К утру боль в ране усилилась, потянуло сладковатым запахом гноя.
— Узнайте, — обратился я к санитару, — будет ли перевязка.
Он сходил к врачу, вернулся и сообщил, что скоро всех командиров переведут в отдельную комнату, на второй этаж. Там и перевяжут. Я не командир, а врач срочной службы, то есть рядовой, но объяснять этого не захотел. Да и не поймут немцы: как это — врач и не офицер? А намерение лагерного начальства не трудно разгадать: они хотят исключить какое бы то ни было влияние командного состава на рядовых бойцов.

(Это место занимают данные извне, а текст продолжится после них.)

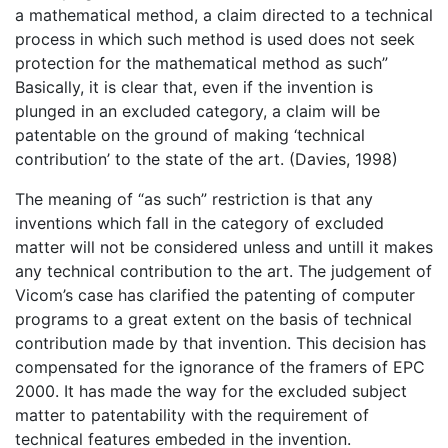
a mathematical method, a claim directed to a technical
process in which such method is used does not seek
protection for the mathematical method as such”
Basically, it is clear that, even if the invention is
plunged in an excluded category, a claim will be
patentable on the ground of making ‘technical
contribution’ to the state of the art. (Davies, 1998)
The meaning of “as such” restriction is that any
inventions which fall in the category of excluded
matter will not be considered unless and untill it makes
any technical contribution to the art. The judgement of
Vicom’s case has clarified the patenting of computer
programs to a great extent on the basis of technical
contribution made by that invention. This decision has
compensated for the ignorance of the framers of EPC
2000. It has made the way for the excluded subject
matter to patentability with the requirement of
technical features embeded in the invention.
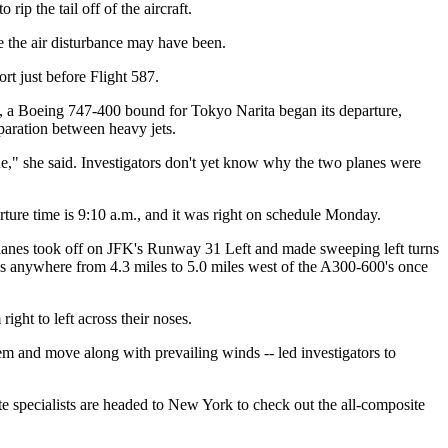
rip the tail off of the aircraft.
e the air disturbance may have been.
t just before Flight 587.
 47, a Boeing 747-400 bound for Tokyo Narita began its departure,
paration between heavy jets.
sue," she said. Investigators don't yet know why the two planes were
rture time is 9:10 a.m., and it was right on schedule Monday.
anes took off on JFK's Runway 31 Left and made sweeping left turns
 was anywhere from 4.3 miles to 5.0 miles west of the A300-600's once
ight to left across their noses.
m and move along with prevailing winds -- led investigators to
te specialists are headed to New York to check out the all-composite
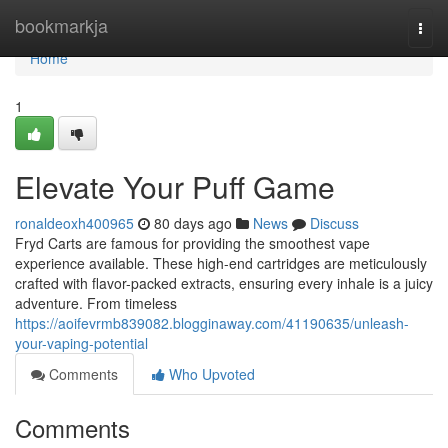
Home
bookmarkja
Togg
navi
Home
1
Elevate Your Puff Game
ronaldeoxh400965
80 days ago
News
Discuss
Fryd Carts are famous for providing the smoothest vape
experience available. These high-end cartridges are meticulously
crafted with flavor-packed extracts, ensuring every inhale is a juicy
adventure. From timeless
https://aoifevrmb839082.blogginaway.com/41190635/unleash-
your-vaping-potential
Comments
Who Upvoted
Comments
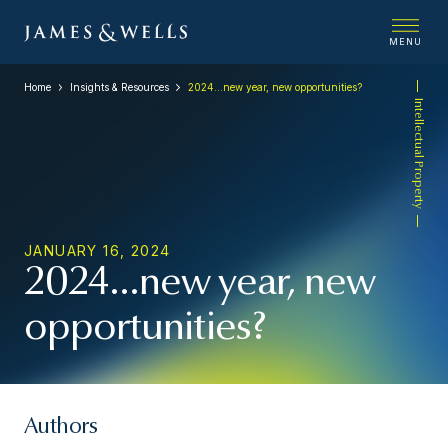
MENU
Home
Insights & Resources
2024…new year, new opportunities?
Intellectual Property
JANUARY 16, 2024
2024…new year, new
opportunities?
Authors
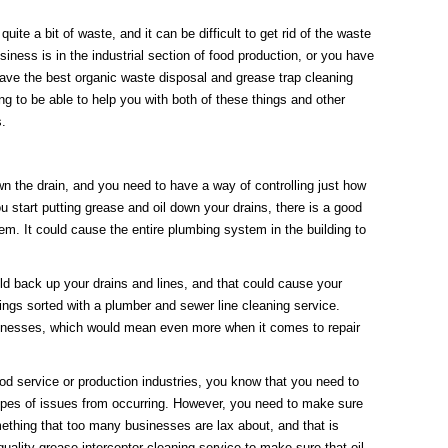
ite a bit of waste, and it can be difficult to get rid of the waste
siness is in the industrial section of food production, or you have
ave the best organic waste disposal and grease trap cleaning
g to be able to help you with both of these things and other
s.
 the drain, and you need to have a way of controlling just how
u start putting grease and oil down your drains, there is a good
em. It could cause the entire plumbing system in the building to
ld back up your drains and lines, and that could cause your
ings sorted with a plumber and sewer line cleaning service.
sinesses, which would mean even more when it comes to repair
d service or production industries, you know that you need to
types of issues from occurring. However, you need to make sure
mething that too many businesses are lax about, and that is
ality grease interceptor cleaning service to make sure that oil,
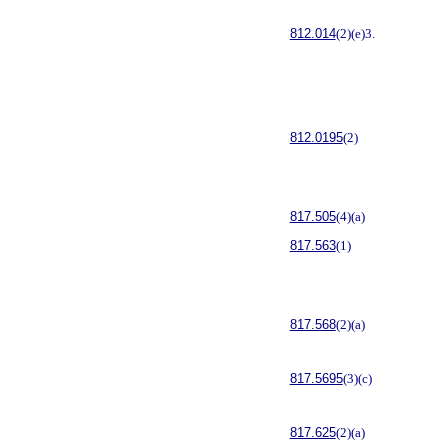
812.014
(2)(e)3.
812.0195
(2)
817.505
(4)(a)
817.563
(1)
817.568
(2)(a)
817.5695
(3)(c)
817.625
(2)(a)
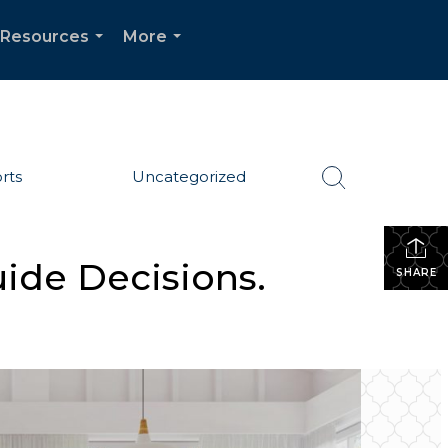
Resources
More
...
...
rts
Uncategorized
uide Decisions.
SHARE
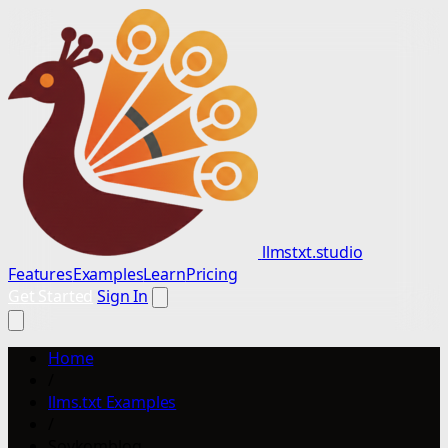
llmstxt.studio
Features
Examples
Learn
Pricing
Get Started
Sign In
Home
/
llms.txt Examples
/
Sovkomblog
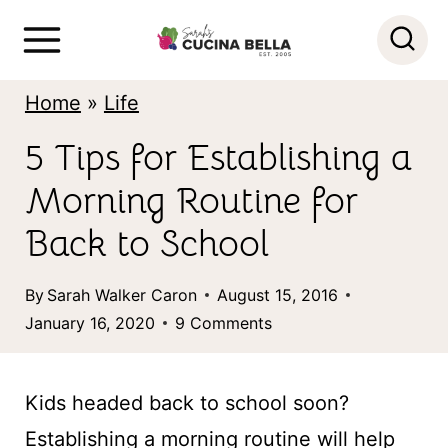
S
k
i
Home
»
Life
p
5 Tips for Establishing a
t
Morning Routine for
o
c
Back to School
o
By
Sarah Walker Caron
August 15, 2016
n
January 16, 2020
9 Comments
t
e
Kids headed back to school soon?
n
Establishing a morning routine will help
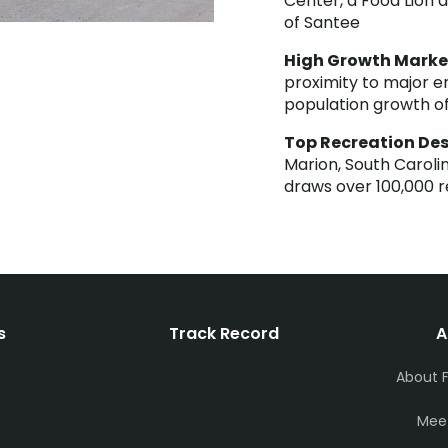
Center, a Food Lion 
of Santee
High Growth Marke
proximity to major e
population growth of
Top Recreation Des
Marion, South Caroli
draws over 100,000 re
s
Track Record
A
About 
Mee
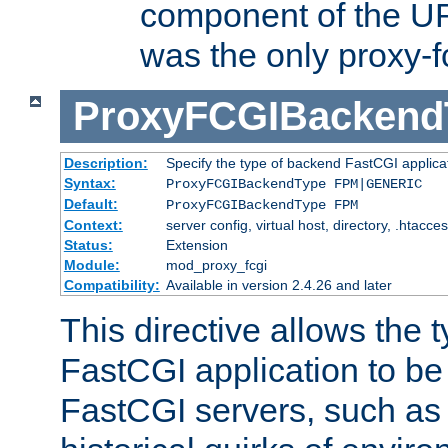
component of the URL
was the only proxy-f
ProxyFCGIBackend
Description:
Specify the type of backend FastCGI applica
Syntax:
ProxyFCGIBackendType FPM|GENERIC
Default:
ProxyFCGIBackendType FPM
Context:
server config, virtual host, directory, .htacce
Status:
Extension
Module:
mod_proxy_fcgi
Compatibility:
Available in version 2.4.26 and later
This directive allows the 
FastCGI application to be
FastCGI servers, such a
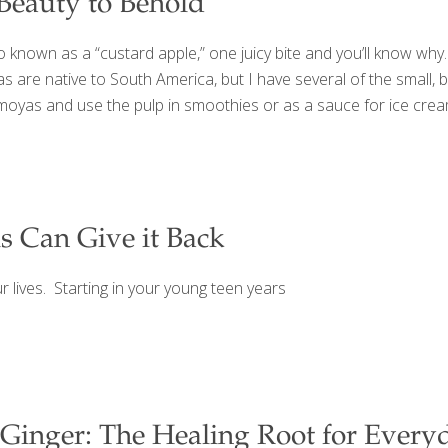
Beauty to Behold
lso known as a “custard apple,” one juicy bite and you’ll know wh
oyas are native to South America, but I have several of the smal
as and use the pulp in smoothies or as a sauce for ice cream, 
s Can Give it Back
r lives. Starting in your young teen years
Ginger: The Healing Root for Every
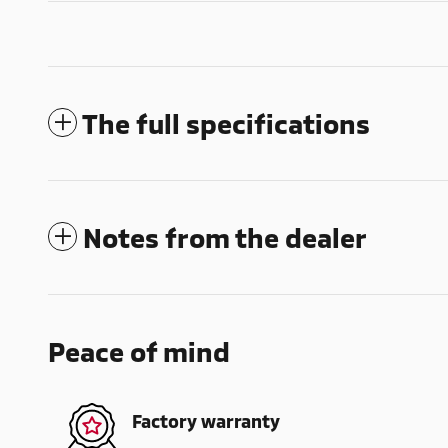
The full specifications
Notes from the dealer
Peace of mind
Factory warranty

Перенесли на второй этаж. Все лежачие, меня положили рядом с артиллеристом Рыбалкиным. У противоположной стены Ивановский, — в своем полку он был начальником аптеки. В ряду к окнам на двор поместили пять человек. Томилина не видно, может быть, не всех раненых вывезли из Щучинской больницы, или он здесь, в корпусе, но сказался рядовым, а не командиром.
Санитар у нас гражданский. На нем рубаха-косоворотка, рабочие брюки.
— Зовите Данилом Петровичем? — отвечает он на вопрос об имени. Заметив, что его гражданская одежда вызывает недоумение, поясняет:
— По пьяному делу получил год заключения... Работали здесь, недалеко от границы. Немцы захватили нас врасплох. Стал объяснять, что я не военный, там солдат меня чуть не застрелил. «Врешь!» — говорит и показывает на голову. Раз не старый и стриженый наголо, значит, в армии!